Флетчер с отчаянным усилием заставил себе остановиться и закрыть глаза. Если бы он остановился посреди дороги, то водитель белой машины без труда объехал бы его, но здесь…

Раздался страшный грохот, земля вздрогнула, Флетчера окутало облако пыли, но больше ничего не произошло, лишь несколько мелких камешков угодило ему в лицо. Осколок упал в нескольких ярдах впереди, как раз в том месте, где бы находился Флетчер, если бы не остановился.

Он вспомнил, что говорил бармену. Оказывается его слова не были стопроцентной ложью – просто Флетчер предвидел, что несколько часов спустя огромный осколок сорвется с крыши и упадет на землю.

Почему, подумал Флетчер, для него стало так важно умереть, причем сделать это как можно быстрее? Он не обладал чувством юмора и редко смеялся, но теперь вдруг обнаружил, что истерически хохочет, вспомнив старый, дурацкий анекдот о человеке, выпившем яд, который втыкает себе в сердце кинжал, прыгая одновременно с крыши Эмпайер Стейт Билдинг, чтобы наверняка сработало.

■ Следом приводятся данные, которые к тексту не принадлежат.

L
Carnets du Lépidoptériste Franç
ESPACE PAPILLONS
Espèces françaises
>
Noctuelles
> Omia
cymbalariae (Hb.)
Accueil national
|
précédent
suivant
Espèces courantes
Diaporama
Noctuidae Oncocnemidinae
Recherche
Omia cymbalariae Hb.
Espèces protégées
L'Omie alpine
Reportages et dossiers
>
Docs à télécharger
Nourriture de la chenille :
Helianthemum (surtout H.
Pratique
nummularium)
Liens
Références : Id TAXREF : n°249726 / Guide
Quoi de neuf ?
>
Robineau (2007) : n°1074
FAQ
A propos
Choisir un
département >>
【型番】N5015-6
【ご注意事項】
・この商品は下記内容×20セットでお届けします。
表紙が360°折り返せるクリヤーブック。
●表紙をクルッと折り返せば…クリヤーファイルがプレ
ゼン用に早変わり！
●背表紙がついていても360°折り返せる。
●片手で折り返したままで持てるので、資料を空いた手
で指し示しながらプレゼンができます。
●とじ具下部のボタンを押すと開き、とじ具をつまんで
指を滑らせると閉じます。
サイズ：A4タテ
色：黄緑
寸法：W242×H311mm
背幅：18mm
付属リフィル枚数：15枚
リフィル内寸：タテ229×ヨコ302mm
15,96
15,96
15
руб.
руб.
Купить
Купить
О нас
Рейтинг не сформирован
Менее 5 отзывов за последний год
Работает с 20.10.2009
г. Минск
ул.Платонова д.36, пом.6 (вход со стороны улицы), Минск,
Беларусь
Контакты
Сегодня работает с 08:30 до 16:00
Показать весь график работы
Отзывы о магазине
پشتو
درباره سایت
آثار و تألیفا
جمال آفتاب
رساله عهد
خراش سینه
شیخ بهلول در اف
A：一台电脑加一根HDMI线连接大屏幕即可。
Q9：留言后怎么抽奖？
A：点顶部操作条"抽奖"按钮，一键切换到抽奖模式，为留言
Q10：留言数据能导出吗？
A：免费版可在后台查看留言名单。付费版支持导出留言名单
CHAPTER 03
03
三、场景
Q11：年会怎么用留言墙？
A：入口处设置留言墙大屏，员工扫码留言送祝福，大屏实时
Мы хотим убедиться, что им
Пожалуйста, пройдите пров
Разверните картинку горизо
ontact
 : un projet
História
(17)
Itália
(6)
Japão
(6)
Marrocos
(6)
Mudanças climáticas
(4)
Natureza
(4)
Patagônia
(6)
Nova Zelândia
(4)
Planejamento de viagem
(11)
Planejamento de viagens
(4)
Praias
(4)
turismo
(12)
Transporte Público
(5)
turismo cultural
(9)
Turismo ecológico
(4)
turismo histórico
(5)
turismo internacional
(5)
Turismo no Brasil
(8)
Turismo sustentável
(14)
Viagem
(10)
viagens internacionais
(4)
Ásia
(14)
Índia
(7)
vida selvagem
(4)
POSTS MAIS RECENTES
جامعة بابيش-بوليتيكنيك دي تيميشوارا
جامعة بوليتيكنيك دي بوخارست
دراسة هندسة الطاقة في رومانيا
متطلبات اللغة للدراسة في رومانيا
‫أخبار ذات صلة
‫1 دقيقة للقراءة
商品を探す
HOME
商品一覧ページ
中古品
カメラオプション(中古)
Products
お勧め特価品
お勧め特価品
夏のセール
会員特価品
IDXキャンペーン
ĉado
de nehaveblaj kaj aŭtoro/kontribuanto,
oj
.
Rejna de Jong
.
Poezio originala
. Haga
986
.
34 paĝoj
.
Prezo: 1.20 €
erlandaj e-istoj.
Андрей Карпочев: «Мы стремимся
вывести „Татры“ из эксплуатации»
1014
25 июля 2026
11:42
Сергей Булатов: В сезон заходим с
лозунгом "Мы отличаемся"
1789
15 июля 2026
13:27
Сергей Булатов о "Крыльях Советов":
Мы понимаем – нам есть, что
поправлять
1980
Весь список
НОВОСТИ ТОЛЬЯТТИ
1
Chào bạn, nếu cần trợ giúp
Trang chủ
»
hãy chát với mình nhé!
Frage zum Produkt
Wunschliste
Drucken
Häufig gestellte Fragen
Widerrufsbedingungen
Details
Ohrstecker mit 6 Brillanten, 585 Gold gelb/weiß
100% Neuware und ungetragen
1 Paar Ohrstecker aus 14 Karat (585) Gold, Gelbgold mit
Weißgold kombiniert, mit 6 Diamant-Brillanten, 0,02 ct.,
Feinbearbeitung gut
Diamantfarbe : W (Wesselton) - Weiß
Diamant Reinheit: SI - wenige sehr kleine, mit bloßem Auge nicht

Но самым смешным было то, что Флетчеру совсем не хотелось умирать. Приговоренный к смерти, он пытался покончить с собой, но в то же самое время, отчаянно сопротивлялся.

Теперь Флетчер прошел через опасный участок, вокруг все было тихо и спокойно. Приняв решение, что больше никогда не вернется в свою комнату, он старался придумать каким еще способом можно попытаться покончить счеты с жизнью.

В конечном счете все произошло очень просто. На этот раз он ничего не успел сделать. Флетчер изрядно устал, поэтому, поднимаясь по лестнице дома миссис Макдональд, он оперся на перила. Вернее, ему показалось, что он опирается на перила, а на самом деле это были ворота, ведущие в подвальное помещение, и ворота эти были открыты.

Флетчер оступился и головой вниз рухнул в каменный колодец.